--- Exercise goal ---
Restate the whole of the data verbatim, omitting nothing.

--- Records provided ---

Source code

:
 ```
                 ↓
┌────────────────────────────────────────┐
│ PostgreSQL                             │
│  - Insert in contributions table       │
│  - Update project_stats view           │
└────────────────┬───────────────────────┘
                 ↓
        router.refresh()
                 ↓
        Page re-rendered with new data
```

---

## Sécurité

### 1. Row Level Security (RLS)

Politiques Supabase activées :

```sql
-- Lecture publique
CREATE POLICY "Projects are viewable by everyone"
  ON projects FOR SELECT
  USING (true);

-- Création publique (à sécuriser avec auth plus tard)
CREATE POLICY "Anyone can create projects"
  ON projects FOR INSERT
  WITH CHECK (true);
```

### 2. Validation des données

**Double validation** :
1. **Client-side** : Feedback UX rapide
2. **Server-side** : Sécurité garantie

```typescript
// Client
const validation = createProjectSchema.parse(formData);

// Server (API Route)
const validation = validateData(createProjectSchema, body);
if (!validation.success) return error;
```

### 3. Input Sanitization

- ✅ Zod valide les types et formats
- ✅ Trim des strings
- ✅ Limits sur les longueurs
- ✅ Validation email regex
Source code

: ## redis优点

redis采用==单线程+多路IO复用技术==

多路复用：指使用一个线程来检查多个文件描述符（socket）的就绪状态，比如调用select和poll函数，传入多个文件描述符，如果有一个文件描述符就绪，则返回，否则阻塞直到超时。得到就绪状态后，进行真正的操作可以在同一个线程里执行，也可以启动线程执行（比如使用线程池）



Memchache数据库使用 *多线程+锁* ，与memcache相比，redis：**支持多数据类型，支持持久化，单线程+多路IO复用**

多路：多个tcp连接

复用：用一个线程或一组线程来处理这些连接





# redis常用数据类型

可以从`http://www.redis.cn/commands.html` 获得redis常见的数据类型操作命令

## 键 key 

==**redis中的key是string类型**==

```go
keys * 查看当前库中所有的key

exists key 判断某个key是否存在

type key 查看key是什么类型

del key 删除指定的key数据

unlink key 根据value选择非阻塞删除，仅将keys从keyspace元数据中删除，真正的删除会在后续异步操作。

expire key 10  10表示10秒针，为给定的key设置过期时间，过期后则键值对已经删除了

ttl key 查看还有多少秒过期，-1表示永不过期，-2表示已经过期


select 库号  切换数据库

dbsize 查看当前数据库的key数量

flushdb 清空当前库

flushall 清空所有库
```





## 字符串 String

--- Answer section ---
Source code

:
 ```
                 ↓
┌────────────────────────────────────────┐
│ PostgreSQL                             │
│  - Insert in contributions table       │
│  - Update project_stats view           │
└────────────────┬───────────────────────┘
                 ↓
        router.refresh()
                 ↓
        Page re-rendered with new data
```

---

## Sécurité

### 1. Row Level Security (RLS)

Politiques Supabase activées :

```sql
-- Lecture publique
CREATE POLICY "Projects are viewable by everyone"
  ON projects FOR SELECT
  USING (true);

-- Création publique (à sécuriser avec auth plus tard)
CREATE POLICY "Anyone can create projects"
  ON projects FOR INSERT
  WITH CHECK (true);
```

### 2. Validation des données

**Double validation** :
1. **Client-side** : Feedback UX rapide
2. **Server-side** : Sécurité garantie

```typescript
// Client
const validation = createProjectSchema.parse(formData);

// Server (API Route)
const validation = validateData(createProjectSchema, body);
if (!validation.success) return error;
```

### 3. Input Sanitization

- ✅ Zod valide les types et formats
- ✅ Trim des strings
- ✅ Limits sur les longueurs
- ✅ Validation email regex
Source code

: ## redis优点

redis采用==单线程+多路IO复用技术==

多路复用：指使用一个线程来检查多个文件描述符（socket）的就绪状态，比如调用select和poll函数，传入多个文件描述符，如果有一个文件描述符就绪，则返回，否则阻塞直到超时。得到就绪状态后，进行真正的操作可以在同一个线程里执行，也可以启动线程执行（比如使用线程池）



Memchache数据库使用 *多线程+锁* ，与memcache相比，redis：**支持多数据类型，支持持久化，单线程+多路IO复用**

多路：多个tcp连接

复用：用一个线程或一组线程来处理这些连接





# redis常用数据类型

可以从`http://www.redis.cn/commands.html` 获得redis常见的数据类型操作命令

## 键 key 

==**redis中的key是string类型**==

```go
keys * 查看当前库中所有的key

exists key 判断某个key是否存在

type key 查看key是什么类型

del key 删除指定的key数据

unlink key 根据value选择非阻塞删除，仅将keys从keyspace元数据中删除，真正的删除会在后续异步操作。

expire key 10  10表示10秒针，为给定的key设置过期时间，过期后则键值对已经删除了

ttl key 查看还有多少秒过期，-1表示永不过期，-2表示已经过期


select 库号  切换数据库

dbsize 查看当前数据库的key数量

flushdb 清空当前库

flushall 清空所有库
```





## 字符串 String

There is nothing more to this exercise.